His voice breaking with emotion, Mr Thomas Green (38) said: "I am relieved it's all over at long last." Of his lost years, he said: "It's hard to do that for something you didn't do."
Mr Green, a Protestant from the Ballysillan area of north Belfast, was convicted of the sectarian murder of Catholic painter John O'Neill (25) who was battered to death with concrete blocks after visiting a loyalist club. His body was dumped in a nearby river.
Mr Green, who always maintained his innocence and claimed his confession was forced out of him, lost an appeal and was in prison until 1999 when he was freed under the terms of the Belfast Agreement.

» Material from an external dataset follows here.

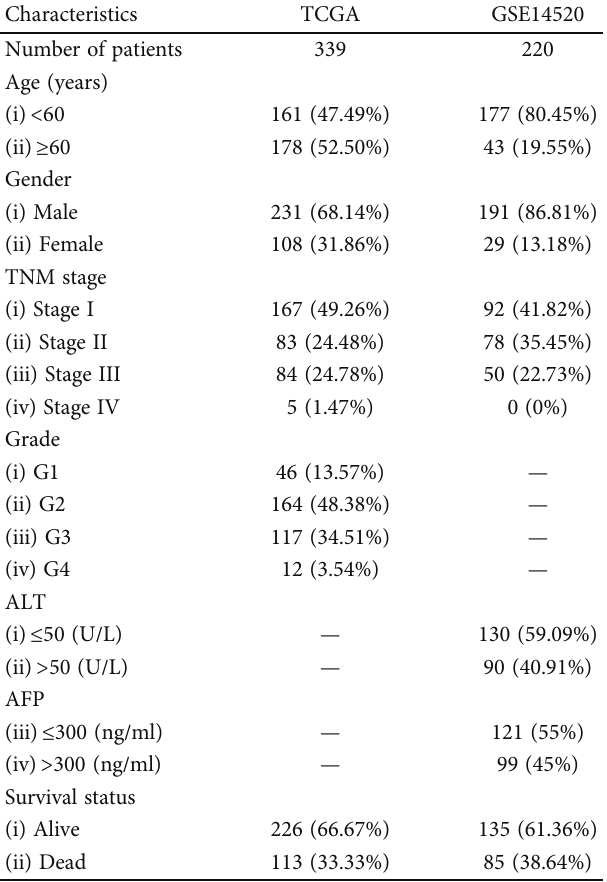
Table 1: Clinical information of HCC patients enrolled in this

The Criminal Cases Review Commission, set up to investigate miscarriages of justice, took up the case and succeeded in getting it referred back to the Appeal Court.
In a sensational development yesterday, the Crown did not oppose the appeal. The Lord Chief Justice, Sir Robert Carswell, said: "It is quite clear we allow the appeal but we prefer to express our conclusions in writing in a reserved judgment later."
Mr Green's solicitor, Mr Joe Rice, said he had been instructed to seek compensation "for the 13 years my client was incarcerated". He added: "I am delighted the Crown did not oppose the appeal and I am also delighted for Mr Green and his family."
New medical evidence from Prof Vincent Marks, professor of clinical biochemistry at the University of Surrey, led to the Crown's decision.
Mr Arthur Harvey QC, defending, told the court the new evidence showed that when Mr Green was interviewed at Castlereagh he was suffering from hypoglycaemia as a result of the reduction in glucose levels in his blood.
"A person in that state may be totally unaware of their surroundings and what is happening and would be unreliable to the point of being worthless," said Mr Harvey.
He said this meant that the alleged confession was factually unreliable and totally worthless.
Mr Harvey said it was no one's fault that the court was unaware of Mr Green's condition at his trial. "It was simply a lack of knowledge in 1986 of the actual consequences of hypoglycaemia," he said.
Mr Green's appeal had been delayed by the trial of two detectives who were cleared last October on charges of perjury arising out of their evidence at his trial in 1986.